The cast of THE TRIAL OF THE CHICAGO 7 are generally excellent. It is a true ensemble, without a real lead. Everyone will find different standouts among the accomplished cast. From my perspective, it was Mark Rylance, Eddie Redmayne, and Yahya Abdul-Mateen II who were most impressive. This is easily the best thing Redmayne has done, finally a serious role without a gimmick, in a good movie. Rylance is dependable and so delivers again here, though with an American accent for a change. Other cast members also deserve attention for their performances, including Sacha Baron Cohen, Jeremy Strong, Frank Langella, and Michael Keaton in a great cameo role. Langella plays the film’s judge and he is undoubtedly one of the most villainous cinematic creations of the year. It’s just depressing that he plays a real person. Baron Cohen’s character is probably the heart of the movie, alongside Redmayne, and he brings both energy and comedy to the film. The film is never funny, so Baron Cohen keeps it dramatic even with his playful character. Whereas Redmayne is almost a revelation in THE TRIAL OF THE CHICAGO 7, Baron Cohen proves that he is as talented as always. It’s just a shame that awards and acclaim are not kind to comedy actors. The ensemble is rounded out by Joseph Gordon-Levitt, John Carroll Lynch, and Alex Sharp, among others. There is not one bad performance here and THE TRIAL OF THE CHICAGO 7 is a real acting powerhouse.

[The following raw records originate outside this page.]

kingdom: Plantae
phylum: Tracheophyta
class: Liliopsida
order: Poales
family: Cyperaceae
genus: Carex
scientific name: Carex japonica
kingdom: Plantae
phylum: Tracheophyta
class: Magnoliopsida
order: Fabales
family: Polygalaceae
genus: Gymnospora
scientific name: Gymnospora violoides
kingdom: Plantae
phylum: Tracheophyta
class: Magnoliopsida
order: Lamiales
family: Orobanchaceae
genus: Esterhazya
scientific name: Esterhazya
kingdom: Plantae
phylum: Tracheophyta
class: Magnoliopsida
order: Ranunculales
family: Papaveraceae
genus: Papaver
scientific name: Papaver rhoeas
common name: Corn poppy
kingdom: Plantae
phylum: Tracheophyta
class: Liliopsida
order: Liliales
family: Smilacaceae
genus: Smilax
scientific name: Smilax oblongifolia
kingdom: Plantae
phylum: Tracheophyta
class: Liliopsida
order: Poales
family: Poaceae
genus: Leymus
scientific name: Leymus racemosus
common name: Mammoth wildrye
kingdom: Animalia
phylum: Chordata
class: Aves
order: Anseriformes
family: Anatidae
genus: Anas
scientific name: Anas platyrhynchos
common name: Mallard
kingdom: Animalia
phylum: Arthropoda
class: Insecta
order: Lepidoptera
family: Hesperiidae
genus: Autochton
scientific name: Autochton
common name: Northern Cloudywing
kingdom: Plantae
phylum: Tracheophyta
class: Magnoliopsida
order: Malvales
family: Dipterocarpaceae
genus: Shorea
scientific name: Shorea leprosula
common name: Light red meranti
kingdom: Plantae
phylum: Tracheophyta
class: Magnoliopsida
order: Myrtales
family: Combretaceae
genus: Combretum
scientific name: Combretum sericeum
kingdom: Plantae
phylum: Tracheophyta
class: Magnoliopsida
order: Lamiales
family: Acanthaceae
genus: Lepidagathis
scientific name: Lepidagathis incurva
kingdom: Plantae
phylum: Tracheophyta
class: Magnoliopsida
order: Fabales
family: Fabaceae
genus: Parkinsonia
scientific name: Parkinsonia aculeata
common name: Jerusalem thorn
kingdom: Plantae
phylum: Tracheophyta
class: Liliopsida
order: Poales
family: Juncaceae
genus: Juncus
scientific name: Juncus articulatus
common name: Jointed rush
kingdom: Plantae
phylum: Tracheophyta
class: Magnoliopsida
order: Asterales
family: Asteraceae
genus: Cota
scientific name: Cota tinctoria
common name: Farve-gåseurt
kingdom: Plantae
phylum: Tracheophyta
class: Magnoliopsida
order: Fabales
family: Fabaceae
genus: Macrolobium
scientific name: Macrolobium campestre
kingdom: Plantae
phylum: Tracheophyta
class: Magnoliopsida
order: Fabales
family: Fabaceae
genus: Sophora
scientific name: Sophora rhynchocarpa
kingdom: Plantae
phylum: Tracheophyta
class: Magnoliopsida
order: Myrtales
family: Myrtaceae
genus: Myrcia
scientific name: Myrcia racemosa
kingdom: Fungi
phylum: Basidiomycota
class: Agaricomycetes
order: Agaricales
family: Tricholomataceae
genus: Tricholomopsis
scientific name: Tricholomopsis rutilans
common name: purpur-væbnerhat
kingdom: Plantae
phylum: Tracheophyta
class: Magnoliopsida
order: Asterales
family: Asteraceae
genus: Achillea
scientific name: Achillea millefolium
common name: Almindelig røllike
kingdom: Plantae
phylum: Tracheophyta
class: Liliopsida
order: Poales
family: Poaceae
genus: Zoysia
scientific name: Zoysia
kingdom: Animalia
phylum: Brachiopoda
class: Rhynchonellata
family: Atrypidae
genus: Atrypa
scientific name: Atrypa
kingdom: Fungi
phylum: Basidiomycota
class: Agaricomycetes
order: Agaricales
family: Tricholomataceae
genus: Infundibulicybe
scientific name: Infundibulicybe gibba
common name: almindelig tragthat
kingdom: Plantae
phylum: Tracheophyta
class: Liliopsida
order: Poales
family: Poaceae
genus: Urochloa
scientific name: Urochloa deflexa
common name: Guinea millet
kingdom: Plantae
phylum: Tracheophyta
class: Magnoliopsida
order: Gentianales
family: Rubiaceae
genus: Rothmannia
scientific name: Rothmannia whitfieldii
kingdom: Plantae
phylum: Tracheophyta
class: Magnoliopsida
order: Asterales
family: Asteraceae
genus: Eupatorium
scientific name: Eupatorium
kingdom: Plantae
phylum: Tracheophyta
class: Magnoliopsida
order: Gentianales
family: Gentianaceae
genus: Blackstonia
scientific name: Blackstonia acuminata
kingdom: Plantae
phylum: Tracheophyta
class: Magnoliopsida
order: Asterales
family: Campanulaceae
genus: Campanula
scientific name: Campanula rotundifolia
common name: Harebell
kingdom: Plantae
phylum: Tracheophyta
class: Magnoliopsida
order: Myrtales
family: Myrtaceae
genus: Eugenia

THE TRIAL OF THE CHICAGO 7 is a compelling dive into leftist politics and historical injustice. There is some dramatic license, but it is a true story that is worth knowing about. The film does draw on some very cheesy plot developments, especially towards the end, to make everything digestible. Yet that doesn’t detract from proceedings. The film is about a system that wants to stop protest. That makes it worthwhile, despite all flaws. It’s a well-acted and well-constructed movie. It may be very pedestrian, but it’s also important and worthy of attention.